**WRITTEN EXERCISE 1:**
Answer these from the comment thread on real estate deals below:
(a) Which side does the first commenter say they haven't been on?
(b) In the $20M deal example, what rate is charged for in-house property management?
(c) In that same example, how is the $5M exit profit split?

**READING TEXT:**
+---+
Comments (115)

Oct 18, 2019 - 1:50pm

Sorry if this is a dumb question, but if the deal only works with bullshit assumptions then why are you doing it? Your original post mentioned fee revenue; is that why?

What is the downside to your firm if these deals don't perform?

Haven't been on the principal side so trying to learn a bit here.

Oct 18, 2019 - 4:33pm

We are vertically integrated in house, so development fees, CM fees, leasing commissions, property mgmt fees, and of course selling the land to the JV for a marked up value. Dirty secret is that those are often way more than the actual promote you receive on the typical deal. And there is embedded profit in those - it's not just covering overhead costs.

Most Helpful
Oct 21, 2019 - 3:20pm

Some groups need to close deals to keep the lights on, see this more often with syndicators (dumb money) than insitutional JV equity (smart money). go online and look at some of the deals on crowd street or the morons who advertise on facebook for a 18 to 25% IRR on value add deals over a 5 year period, those are the guys using insane assumptions to buy deals to keep the lights on and get fees. on a $20M deal where you raise $7M of equity, you can charge a 1% acquisition fee or $200k. If recourse loan, another 1% ($200k). You do in house property management at 3% which is $45-50K per year assuming revenue is $1.5M. you then charge an asset management fee of 35 bps on equity of $7M which is $25K. you then negotiate with your debt broker less than 1%, let's call that 70 bps on $13M loan and you pocket $39K in house. If you include overseeing general contractor on value add, another $20 to $50k.

Just in year 1, you have made $300-$500k in FEES for putting together a deal. if shit goes well. let's say you sell that property for $25M net of broker fees, etc and let's say you are able to pay promote of 6-10% with operating cash flow. at exit 3-5 years later, you make a profit of $5M and split that 70/30. you just walked away with $2.5M which is a great day... if shit goes bad and you lose your shirt, you still made $300-500K in year 1...if i include asset management and property management fee, it is probably $600-800K over a 3-5 year hold in fees.
+---+
**PROVIDED RECORDS:**

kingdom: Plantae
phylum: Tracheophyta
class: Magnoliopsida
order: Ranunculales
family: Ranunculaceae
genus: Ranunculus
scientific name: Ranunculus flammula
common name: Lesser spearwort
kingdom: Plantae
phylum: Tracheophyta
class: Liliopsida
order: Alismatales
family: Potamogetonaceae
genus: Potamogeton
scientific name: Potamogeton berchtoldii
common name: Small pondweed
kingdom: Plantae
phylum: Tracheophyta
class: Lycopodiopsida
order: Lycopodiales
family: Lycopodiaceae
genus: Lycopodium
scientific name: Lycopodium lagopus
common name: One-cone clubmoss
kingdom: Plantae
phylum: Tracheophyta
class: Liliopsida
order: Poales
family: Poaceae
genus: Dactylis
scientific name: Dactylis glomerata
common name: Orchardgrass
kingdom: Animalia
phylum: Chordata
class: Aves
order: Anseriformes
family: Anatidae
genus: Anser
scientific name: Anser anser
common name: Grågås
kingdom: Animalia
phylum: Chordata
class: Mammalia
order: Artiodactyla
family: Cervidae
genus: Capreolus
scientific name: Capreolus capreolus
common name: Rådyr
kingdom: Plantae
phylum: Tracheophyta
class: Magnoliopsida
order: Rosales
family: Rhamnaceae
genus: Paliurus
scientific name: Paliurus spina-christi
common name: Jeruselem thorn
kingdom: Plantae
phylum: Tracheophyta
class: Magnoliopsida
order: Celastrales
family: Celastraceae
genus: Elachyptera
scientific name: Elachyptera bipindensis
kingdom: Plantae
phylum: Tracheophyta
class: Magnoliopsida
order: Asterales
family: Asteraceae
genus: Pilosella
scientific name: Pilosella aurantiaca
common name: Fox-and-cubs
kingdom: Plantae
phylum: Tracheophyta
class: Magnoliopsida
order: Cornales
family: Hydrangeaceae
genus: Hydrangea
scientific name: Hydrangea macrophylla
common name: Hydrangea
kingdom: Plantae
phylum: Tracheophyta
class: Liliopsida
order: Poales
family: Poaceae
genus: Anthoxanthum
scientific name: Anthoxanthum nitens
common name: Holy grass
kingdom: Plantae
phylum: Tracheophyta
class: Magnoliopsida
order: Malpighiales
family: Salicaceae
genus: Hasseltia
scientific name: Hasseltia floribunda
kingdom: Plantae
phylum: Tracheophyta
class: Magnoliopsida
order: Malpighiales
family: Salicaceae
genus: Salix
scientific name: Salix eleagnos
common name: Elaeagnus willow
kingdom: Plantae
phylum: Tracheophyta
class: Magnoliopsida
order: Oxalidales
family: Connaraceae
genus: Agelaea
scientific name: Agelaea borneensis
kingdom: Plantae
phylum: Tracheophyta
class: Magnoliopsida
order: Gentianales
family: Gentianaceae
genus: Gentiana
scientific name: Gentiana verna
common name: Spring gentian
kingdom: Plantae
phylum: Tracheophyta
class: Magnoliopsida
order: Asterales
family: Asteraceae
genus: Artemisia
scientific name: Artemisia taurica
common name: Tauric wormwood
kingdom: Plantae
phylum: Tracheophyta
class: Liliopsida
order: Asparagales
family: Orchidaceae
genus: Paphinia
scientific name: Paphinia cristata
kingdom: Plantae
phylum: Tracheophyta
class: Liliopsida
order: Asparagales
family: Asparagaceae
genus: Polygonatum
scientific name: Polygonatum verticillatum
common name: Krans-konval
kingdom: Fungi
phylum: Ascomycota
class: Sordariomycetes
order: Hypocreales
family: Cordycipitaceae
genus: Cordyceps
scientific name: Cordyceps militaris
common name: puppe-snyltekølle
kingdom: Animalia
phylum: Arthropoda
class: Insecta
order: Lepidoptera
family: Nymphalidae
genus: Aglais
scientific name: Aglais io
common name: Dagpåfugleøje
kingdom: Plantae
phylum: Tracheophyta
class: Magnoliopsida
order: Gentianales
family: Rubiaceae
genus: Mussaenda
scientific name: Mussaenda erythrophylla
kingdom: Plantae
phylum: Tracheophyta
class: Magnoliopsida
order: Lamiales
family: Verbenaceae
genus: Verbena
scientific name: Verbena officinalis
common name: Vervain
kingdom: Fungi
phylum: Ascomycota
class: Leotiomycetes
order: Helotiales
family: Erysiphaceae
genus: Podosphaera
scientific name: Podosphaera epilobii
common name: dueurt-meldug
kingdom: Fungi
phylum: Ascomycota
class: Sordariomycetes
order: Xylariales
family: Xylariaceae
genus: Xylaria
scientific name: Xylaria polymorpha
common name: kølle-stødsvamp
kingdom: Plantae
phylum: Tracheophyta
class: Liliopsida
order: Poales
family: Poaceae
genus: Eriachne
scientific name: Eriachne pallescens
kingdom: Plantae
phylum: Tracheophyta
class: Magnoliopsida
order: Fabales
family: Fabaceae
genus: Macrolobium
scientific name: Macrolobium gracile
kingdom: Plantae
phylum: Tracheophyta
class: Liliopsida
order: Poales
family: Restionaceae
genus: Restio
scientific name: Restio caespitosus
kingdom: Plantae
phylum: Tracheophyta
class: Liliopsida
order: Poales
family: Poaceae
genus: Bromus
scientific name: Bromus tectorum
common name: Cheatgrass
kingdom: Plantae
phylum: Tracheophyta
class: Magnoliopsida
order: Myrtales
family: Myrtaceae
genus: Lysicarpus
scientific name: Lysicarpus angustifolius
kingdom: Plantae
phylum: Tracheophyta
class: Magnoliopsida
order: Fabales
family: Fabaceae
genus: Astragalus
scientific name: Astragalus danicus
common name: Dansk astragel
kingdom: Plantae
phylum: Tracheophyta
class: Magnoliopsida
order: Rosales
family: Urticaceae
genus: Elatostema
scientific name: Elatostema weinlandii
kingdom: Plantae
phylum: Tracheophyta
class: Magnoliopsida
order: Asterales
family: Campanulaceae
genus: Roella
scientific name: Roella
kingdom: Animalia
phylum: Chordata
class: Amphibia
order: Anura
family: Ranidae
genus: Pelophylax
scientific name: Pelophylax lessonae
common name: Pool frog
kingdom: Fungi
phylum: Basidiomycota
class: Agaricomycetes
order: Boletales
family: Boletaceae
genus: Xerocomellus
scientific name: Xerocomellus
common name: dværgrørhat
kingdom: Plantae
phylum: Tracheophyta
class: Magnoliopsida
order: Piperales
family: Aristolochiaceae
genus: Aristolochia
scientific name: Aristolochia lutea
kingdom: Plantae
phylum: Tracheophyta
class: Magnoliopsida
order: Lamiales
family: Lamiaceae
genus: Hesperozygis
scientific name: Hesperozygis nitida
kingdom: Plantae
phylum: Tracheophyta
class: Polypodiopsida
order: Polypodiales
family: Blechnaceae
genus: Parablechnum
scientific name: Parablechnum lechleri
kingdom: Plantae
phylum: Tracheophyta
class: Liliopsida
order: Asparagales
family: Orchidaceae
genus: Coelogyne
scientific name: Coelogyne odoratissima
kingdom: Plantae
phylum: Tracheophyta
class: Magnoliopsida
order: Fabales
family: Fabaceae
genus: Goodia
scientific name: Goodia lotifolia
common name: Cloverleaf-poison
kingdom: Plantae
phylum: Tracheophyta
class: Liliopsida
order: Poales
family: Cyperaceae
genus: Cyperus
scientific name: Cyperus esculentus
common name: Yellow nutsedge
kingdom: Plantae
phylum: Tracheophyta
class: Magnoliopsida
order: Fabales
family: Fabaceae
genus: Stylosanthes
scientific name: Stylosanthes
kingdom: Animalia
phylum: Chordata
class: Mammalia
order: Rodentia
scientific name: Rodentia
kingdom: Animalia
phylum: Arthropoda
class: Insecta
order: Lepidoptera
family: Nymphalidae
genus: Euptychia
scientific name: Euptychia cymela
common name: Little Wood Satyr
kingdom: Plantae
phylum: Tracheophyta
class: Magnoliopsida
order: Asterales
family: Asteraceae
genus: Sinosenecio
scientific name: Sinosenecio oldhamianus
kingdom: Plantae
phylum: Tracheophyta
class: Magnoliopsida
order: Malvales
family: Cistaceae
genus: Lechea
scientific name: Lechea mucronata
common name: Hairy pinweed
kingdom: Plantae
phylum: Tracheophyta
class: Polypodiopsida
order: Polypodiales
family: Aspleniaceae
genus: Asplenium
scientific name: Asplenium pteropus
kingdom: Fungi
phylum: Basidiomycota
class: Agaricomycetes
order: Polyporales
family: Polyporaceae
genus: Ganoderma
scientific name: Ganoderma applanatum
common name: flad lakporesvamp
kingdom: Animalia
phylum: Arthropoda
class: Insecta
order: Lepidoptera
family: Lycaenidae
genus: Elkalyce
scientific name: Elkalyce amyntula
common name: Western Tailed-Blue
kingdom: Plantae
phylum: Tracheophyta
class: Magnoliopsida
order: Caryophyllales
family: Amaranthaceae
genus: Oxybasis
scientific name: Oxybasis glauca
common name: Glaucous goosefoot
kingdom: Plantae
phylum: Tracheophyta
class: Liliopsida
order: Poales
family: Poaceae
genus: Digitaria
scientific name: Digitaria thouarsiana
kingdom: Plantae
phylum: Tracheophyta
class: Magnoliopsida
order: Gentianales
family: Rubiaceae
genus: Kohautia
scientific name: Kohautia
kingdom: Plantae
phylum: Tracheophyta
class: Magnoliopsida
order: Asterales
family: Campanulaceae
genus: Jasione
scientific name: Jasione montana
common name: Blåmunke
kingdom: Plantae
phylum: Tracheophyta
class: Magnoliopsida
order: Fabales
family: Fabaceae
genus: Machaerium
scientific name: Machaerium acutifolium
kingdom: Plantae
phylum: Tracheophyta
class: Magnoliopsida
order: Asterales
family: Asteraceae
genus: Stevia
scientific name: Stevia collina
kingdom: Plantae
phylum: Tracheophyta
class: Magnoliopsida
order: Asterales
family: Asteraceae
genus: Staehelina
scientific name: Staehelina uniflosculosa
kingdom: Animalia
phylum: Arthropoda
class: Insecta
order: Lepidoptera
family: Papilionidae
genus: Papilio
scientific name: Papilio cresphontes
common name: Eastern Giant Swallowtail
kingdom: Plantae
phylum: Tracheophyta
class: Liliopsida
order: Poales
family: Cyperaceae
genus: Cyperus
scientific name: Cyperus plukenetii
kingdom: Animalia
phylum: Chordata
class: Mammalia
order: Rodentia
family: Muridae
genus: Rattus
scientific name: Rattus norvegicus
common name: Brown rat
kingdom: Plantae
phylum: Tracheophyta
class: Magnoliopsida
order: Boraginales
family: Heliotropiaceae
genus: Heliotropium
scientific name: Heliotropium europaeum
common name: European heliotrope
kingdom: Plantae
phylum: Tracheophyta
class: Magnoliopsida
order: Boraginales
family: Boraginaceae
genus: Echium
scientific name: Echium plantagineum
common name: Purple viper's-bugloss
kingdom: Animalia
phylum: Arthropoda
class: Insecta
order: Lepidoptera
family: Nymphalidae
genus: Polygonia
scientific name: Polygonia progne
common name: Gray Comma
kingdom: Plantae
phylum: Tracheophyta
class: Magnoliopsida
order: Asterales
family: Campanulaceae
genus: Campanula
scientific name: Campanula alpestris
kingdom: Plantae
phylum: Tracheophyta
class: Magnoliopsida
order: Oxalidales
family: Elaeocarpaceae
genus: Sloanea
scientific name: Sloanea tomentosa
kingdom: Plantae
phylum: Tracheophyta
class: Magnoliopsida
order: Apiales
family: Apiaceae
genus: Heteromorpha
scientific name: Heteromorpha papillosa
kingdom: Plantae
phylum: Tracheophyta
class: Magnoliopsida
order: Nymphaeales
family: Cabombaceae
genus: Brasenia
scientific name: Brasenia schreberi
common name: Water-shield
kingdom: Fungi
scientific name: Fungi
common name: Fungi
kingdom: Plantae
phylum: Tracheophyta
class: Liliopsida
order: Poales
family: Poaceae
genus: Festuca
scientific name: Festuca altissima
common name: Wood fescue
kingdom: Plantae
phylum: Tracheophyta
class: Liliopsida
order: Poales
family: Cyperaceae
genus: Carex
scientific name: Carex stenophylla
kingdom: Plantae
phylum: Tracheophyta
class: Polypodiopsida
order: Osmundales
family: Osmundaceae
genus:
+---+
**WRITTEN EXERCISE 2:** From the records above, output the stretch from the line containing "genus: Sinosenecio" through the line containing "family: Lycaenidae", both lines included, word for word.

**RIGHT ANSWER 1:**
(a) The principal side.
(b) 3%.
(c) 70/30.

**RIGHT ANSWER 2:**
genus: Sinosenecio
scientific name: Sinosenecio oldhamianus
kingdom: Plantae
phylum: Tracheophyta
class: Magnoliopsida
order: Malvales
family: Cistaceae
genus: Lechea
scientific name: Lechea mucronata
common name: Hairy pinweed
kingdom: Plantae
phylum: Tracheophyta
class: Polypodiopsida
order: Polypodiales
family: Aspleniaceae
genus: Asplenium
scientific name: Asplenium pteropus
kingdom: Fungi
phylum: Basidiomycota
class: Agaricomycetes
order: Polyporales
family: Polyporaceae
genus: Ganoderma
scientific name: Ganoderma applanatum
common name: flad lakporesvamp
kingdom: Animalia
phylum: Arthropoda
class: Insecta
order: Lepidoptera
family: Lycaenidae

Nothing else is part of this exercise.